OpenChemistry / openchemistrypy

7 stars 5 forks source link

Move more input/output conversion logic into docker containers #28

Open cjh1 opened 5 years ago

cjh1 commented 5 years ago

In order to get a clear separation of concerns we should do more of the code specific format conversion within the containers. They would then just accept a format that we could be produced using avogadro or openbabel, similarly for the output format.

cjh1 commented 5 years ago

One option is to make the containers conform to some CLI specify what options should be provided, such as the input/output format.

cryos commented 5 years ago

My ideal would be a JSON that could be supplied in a setup interface for someone with admin or elevated rights in our web interface. That would contain metadata like the name, description, container URL. It could also contain all the options, but they could be in the CLI of the container as you say.

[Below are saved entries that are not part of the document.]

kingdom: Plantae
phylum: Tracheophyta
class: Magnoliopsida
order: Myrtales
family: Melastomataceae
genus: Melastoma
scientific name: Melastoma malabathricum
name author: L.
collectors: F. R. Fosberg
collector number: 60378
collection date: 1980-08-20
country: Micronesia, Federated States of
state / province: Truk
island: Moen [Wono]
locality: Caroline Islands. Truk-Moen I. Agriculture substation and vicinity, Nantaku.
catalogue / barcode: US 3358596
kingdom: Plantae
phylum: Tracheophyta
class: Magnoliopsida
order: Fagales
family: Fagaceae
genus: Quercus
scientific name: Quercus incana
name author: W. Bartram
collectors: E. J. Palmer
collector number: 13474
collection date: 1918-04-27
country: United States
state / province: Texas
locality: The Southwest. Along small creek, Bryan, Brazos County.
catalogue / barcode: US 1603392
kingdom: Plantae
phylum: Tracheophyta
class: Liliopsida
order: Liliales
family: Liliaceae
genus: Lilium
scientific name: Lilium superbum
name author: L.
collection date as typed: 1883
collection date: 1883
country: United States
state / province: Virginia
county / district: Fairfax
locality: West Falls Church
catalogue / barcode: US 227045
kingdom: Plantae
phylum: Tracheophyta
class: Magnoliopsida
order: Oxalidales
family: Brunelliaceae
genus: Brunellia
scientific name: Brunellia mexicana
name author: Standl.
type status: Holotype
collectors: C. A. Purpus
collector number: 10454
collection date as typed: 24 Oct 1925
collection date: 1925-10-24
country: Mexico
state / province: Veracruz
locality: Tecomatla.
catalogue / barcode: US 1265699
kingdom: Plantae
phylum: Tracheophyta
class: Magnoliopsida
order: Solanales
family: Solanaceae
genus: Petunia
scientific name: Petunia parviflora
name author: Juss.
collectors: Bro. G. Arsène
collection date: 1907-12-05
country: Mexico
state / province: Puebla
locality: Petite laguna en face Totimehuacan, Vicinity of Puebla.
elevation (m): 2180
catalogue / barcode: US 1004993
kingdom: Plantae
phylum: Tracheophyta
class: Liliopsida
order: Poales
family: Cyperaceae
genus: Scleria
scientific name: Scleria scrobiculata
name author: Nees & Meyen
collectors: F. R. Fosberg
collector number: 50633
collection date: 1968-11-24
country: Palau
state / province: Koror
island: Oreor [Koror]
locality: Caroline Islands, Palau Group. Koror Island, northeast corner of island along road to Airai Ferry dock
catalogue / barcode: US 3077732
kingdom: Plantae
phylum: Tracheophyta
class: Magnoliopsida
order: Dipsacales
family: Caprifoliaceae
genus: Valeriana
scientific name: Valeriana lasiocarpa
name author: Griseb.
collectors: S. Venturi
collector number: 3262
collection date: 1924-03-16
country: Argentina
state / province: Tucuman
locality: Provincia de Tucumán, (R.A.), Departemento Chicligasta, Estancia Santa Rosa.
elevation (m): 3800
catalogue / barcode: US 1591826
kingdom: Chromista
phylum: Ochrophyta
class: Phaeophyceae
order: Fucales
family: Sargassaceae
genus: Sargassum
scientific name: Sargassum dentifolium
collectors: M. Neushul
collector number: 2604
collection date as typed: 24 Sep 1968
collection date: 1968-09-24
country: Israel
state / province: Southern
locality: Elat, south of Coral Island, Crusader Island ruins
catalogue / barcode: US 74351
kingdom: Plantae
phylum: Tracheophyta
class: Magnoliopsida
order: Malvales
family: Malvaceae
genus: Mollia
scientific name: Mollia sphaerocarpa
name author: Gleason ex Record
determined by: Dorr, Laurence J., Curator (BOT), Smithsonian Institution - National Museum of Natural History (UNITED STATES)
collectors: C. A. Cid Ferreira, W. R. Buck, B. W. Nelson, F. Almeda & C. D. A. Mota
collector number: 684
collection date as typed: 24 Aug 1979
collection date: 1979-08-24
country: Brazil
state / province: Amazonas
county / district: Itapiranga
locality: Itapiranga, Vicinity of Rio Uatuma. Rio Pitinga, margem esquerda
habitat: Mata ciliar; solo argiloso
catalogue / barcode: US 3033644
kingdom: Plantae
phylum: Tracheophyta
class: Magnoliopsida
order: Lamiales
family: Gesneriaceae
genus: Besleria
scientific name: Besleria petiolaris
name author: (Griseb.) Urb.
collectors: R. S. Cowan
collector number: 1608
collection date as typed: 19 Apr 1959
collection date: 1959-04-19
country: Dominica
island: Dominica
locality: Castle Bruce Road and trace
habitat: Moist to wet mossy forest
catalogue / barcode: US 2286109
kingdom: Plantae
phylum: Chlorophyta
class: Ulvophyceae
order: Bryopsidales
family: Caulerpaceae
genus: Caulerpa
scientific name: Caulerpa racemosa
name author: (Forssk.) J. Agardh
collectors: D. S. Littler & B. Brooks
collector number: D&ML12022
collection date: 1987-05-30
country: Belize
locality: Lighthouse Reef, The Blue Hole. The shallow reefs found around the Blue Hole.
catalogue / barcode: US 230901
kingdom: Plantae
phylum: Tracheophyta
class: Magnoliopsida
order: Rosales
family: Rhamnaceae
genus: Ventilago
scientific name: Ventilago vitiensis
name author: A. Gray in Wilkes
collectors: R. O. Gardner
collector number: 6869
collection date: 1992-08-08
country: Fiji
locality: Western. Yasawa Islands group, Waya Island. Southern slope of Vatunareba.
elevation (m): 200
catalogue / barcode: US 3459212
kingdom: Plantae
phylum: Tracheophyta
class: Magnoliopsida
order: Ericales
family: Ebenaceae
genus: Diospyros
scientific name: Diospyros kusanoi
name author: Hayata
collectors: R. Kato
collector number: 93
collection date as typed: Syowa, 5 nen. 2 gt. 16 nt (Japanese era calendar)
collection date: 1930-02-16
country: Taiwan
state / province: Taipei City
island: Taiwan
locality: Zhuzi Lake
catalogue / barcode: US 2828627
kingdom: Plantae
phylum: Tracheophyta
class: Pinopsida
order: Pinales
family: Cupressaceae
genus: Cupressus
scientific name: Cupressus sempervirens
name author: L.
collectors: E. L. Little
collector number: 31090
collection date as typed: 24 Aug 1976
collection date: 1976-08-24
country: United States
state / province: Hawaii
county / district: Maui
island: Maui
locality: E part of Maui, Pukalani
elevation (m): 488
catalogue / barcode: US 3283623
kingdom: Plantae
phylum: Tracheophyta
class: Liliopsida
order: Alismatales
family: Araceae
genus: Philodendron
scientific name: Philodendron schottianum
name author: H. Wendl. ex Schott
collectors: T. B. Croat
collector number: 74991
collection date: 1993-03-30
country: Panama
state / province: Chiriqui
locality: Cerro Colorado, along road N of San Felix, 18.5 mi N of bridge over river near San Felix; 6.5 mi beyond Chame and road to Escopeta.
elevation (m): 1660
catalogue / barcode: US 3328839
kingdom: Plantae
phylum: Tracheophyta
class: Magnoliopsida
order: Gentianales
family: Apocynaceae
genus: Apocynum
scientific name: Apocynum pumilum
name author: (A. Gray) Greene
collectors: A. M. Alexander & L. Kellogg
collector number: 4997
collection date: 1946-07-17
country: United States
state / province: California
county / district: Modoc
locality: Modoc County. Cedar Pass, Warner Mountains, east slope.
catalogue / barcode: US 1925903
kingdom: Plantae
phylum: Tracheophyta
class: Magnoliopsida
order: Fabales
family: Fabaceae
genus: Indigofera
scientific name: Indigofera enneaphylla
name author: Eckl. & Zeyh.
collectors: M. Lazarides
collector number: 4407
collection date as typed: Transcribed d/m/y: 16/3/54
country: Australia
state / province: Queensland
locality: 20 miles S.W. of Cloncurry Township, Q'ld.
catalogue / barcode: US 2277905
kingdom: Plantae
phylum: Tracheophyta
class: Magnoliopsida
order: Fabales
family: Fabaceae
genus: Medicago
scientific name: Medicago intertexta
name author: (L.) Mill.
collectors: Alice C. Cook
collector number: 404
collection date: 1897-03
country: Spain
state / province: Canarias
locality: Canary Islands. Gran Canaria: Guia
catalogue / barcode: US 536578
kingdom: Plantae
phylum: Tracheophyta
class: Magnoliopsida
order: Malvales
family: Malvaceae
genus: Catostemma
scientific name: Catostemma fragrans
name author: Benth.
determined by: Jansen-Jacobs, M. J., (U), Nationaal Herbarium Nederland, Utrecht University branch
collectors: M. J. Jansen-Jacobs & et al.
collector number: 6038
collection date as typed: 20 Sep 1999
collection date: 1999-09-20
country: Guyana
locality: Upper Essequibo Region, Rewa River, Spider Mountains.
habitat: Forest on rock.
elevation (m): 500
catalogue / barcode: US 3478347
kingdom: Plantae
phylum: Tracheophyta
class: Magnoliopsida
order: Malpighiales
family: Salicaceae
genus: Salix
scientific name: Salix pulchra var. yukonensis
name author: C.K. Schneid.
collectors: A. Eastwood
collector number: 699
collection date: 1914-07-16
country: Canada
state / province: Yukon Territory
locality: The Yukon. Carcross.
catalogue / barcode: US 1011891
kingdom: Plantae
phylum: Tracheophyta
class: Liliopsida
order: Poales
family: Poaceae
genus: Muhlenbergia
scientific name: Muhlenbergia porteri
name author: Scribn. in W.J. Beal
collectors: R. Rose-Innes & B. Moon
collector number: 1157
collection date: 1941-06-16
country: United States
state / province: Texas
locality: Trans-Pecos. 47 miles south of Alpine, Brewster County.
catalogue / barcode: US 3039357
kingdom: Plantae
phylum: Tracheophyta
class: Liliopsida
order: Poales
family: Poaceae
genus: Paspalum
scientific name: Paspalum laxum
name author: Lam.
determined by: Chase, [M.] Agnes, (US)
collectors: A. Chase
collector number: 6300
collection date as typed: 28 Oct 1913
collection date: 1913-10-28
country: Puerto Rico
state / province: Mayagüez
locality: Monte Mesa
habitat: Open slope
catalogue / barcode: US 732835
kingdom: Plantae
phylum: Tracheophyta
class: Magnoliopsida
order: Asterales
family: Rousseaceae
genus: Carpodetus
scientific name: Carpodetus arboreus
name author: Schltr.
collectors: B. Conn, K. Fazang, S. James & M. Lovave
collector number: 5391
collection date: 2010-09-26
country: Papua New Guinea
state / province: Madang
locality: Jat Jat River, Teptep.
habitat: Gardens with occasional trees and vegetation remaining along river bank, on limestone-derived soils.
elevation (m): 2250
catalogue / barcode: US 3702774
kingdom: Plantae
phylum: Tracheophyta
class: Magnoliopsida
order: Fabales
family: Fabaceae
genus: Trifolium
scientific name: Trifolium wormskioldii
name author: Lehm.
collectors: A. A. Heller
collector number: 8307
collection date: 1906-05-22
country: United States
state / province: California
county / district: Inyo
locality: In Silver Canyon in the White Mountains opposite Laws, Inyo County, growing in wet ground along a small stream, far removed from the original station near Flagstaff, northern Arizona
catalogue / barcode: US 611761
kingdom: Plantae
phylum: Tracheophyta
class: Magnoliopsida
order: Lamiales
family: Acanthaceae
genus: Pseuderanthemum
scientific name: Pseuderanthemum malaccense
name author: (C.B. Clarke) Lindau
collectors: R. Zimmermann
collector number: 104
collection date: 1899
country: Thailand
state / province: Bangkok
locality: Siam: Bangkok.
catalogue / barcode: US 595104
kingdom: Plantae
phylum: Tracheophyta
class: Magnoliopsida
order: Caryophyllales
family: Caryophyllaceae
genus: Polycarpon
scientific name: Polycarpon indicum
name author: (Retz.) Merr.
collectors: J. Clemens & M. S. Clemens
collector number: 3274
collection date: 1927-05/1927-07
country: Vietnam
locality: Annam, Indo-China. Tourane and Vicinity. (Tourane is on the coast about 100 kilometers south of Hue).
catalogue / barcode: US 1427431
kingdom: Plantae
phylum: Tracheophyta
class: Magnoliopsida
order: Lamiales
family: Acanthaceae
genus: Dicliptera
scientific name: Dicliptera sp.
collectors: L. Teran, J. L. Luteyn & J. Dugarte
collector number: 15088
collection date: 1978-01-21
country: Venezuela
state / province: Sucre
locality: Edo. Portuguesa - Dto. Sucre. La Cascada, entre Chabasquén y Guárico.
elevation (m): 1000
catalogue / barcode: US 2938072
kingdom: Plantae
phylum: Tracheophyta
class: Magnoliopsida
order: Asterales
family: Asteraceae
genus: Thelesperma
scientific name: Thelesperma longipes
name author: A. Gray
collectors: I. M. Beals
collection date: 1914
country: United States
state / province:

At a basic level the Docker container should accept JSON with job metadata, theory, basis, etc. It should also accept CJSON, CML, XYZ, SMILES, InChI, etc for the molecular graph/geometry. The output should be mapped to a format that we understand such as the above, various log file formats in Avogadro, etc. Property prediction would likely be metadata output, but QM codes could ideally get mapped.

This interaction sounds quite a bit like the Avogadro input generator script design on steroids. I think this general concept is great to work towards, with the goal that I could even add private containers for my fork of NWChem with a bug fix, additional feature, etc. We would want to tag calculations so that we knew which image was used in that case too, and ideally be able to do a lookup on the metadata.